*課題の指示*.
感染症をめぐるメディア報道について論じた文章を、その最後の一文の後から引き継いで書き進めてください。

*読む文章*.

武漢(中国)からのチャーター機で帰国した人々を待っていたのは、「隔離」という思いもよらない扱いだった。感染者を含む邦人の帰国劇は、実にひどいもので、現場はいまだに混乱している。また、クルージングを楽しむはずの豪華客船が、一転して悪夢のような「隔離船」となり、世界中へ報道されている。感染者が増えるたびに速報が流れるのは、もはや日常茶飯事。

だが、本当のところは誰もわからない…。

ニッポンのメディアは、また一つ、中国が抱えている問題を指摘しようと駆け回っているようにも見える。中国のミスや欠点を「チャイナリスク」と大げさに報道すれば、テレビは視聴率を新聞や雑誌は売り上げを伸ばすチャンスにでもなるのだろうか。すべてのメディアは「我々こそが真実を報道している」と主張しているが、果たしてすべてが本当に真実なのだろうか。私は新聞ひとつとっても、一紙だけ読んだからといって、真実は何もわからないと思っている。私がなるべく多くの新聞に目を通すようにしているのは、そのためだ。

また、ニッポン国内の報道だけを見ていては、世界で何が起こっているのかわからない。中国やロシアのメディアにも関心を払い、新興国のメディアにも目を通しているうちに、何となく本質が見えてくることもある。そういう意味では、世界をミスリードするのはメディアの仕事だとすらいえる。

*入力データ*.
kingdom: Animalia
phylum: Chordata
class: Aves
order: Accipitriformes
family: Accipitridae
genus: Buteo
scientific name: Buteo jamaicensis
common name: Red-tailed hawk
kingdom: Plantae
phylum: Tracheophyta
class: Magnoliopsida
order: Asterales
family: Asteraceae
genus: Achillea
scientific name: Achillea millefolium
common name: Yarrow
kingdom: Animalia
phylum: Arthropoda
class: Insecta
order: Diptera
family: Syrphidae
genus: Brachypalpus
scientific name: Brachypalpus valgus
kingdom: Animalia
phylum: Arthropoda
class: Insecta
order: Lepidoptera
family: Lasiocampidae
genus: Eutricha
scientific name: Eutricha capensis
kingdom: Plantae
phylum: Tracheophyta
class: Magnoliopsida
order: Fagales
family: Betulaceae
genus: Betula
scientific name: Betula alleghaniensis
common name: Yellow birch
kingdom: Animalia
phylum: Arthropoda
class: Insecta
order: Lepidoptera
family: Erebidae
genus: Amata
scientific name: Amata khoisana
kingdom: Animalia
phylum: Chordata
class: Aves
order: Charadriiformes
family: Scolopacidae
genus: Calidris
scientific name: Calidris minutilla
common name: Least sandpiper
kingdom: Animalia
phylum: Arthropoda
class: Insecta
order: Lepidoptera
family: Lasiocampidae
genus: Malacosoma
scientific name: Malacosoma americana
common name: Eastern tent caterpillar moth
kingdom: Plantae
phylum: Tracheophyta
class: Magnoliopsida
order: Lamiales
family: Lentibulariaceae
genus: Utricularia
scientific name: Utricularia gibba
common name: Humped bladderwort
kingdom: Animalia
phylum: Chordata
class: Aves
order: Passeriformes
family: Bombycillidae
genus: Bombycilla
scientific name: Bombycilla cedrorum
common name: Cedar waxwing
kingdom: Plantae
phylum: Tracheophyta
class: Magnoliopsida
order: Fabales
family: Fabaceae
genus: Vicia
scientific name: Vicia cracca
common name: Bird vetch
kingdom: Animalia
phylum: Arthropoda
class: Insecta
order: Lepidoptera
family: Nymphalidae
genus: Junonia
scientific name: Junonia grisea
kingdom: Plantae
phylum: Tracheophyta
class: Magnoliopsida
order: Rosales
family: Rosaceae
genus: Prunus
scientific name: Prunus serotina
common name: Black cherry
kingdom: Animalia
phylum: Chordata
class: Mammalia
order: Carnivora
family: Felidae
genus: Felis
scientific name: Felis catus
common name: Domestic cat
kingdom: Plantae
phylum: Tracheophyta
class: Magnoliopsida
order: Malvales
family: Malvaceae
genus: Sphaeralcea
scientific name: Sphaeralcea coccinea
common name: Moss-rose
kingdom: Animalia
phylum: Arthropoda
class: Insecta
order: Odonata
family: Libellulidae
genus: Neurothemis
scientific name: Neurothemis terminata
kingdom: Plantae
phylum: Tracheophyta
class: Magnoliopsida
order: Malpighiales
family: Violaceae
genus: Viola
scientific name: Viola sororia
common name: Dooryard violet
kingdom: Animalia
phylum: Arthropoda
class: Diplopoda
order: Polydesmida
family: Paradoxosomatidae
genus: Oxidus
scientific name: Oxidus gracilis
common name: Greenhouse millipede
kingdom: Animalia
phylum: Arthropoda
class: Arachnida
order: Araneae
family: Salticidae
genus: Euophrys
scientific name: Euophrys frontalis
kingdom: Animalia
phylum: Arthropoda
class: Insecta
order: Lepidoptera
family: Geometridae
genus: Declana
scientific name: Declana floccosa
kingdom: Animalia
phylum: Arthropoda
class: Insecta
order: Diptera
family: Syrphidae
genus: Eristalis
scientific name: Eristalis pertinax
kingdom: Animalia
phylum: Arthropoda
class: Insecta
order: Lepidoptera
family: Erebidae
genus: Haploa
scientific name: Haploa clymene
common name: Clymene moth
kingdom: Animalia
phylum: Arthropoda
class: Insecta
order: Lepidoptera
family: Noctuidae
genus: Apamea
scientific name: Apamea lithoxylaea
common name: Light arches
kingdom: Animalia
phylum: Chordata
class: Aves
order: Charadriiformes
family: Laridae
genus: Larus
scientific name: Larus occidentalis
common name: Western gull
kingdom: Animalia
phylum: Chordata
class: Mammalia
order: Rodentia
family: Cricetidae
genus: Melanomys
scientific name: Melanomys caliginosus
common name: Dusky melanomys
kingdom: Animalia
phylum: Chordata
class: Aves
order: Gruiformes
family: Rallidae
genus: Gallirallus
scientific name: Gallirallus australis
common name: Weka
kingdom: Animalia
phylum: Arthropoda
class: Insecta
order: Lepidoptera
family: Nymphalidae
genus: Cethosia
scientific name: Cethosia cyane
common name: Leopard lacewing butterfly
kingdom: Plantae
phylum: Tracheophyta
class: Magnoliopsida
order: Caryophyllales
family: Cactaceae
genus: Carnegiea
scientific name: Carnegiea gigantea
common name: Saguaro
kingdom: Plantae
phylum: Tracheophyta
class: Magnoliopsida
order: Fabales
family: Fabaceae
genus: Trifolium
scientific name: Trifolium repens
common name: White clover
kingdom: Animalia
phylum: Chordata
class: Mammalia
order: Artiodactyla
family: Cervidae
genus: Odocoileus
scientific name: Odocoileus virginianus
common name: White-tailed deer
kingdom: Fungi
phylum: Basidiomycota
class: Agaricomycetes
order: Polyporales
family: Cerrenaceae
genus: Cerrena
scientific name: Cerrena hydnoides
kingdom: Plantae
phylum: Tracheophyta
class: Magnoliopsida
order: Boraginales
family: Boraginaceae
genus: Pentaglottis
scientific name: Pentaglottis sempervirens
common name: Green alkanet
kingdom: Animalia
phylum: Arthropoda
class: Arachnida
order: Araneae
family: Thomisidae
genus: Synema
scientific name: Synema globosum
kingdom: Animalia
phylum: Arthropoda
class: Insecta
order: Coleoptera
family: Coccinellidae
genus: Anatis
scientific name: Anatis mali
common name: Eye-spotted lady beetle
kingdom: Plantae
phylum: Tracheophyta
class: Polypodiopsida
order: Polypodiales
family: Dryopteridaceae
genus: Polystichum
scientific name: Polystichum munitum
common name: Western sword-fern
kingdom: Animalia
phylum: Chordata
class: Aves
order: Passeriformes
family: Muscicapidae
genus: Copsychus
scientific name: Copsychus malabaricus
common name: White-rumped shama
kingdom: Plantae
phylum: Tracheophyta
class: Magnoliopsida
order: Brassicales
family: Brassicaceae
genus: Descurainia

*この課題の解答*.
時として、大衆はニュースに過剰反応してしまうもの。パニックに陥ると、買う必要のないものを慌てて買ったり、デマや嫌がらせといったものまで横行する。目に見えないウイルスも恐ろしいが、人を差別する心の闇こそ恐ろしい。今回の新型ウイルスは、咳や発熱だけでなく「風評被害」という病状も、もたらしているのだ。

しかし、今回の特徴はウイルスの側にあるというよりむしろ、私たちが暮らす社会構造の変化にあるのではないだろうか。人やモノが地球規模で簡単に移動するグローバル化が急激に進む中国で起きたことが、爆発的な感染拡大への懸念を生み出したのだ。現代社会の発展そのものが、かつてない新興感染症の広がりを起こす下地にもなっている。

今の時代、病原となるウイルスや菌はあっという間に遠くまで拡散する。世界の果てで発生した病気が、明日には私たちの近所まで迫っているかもしれない。それだけ私たちは危険な状況に置かれている。そんなリスクを私たちは背負いきれるのだろうか。
こんな状況の中、ニッポンはあと5ヶ月で東京オリンピックを迎える…。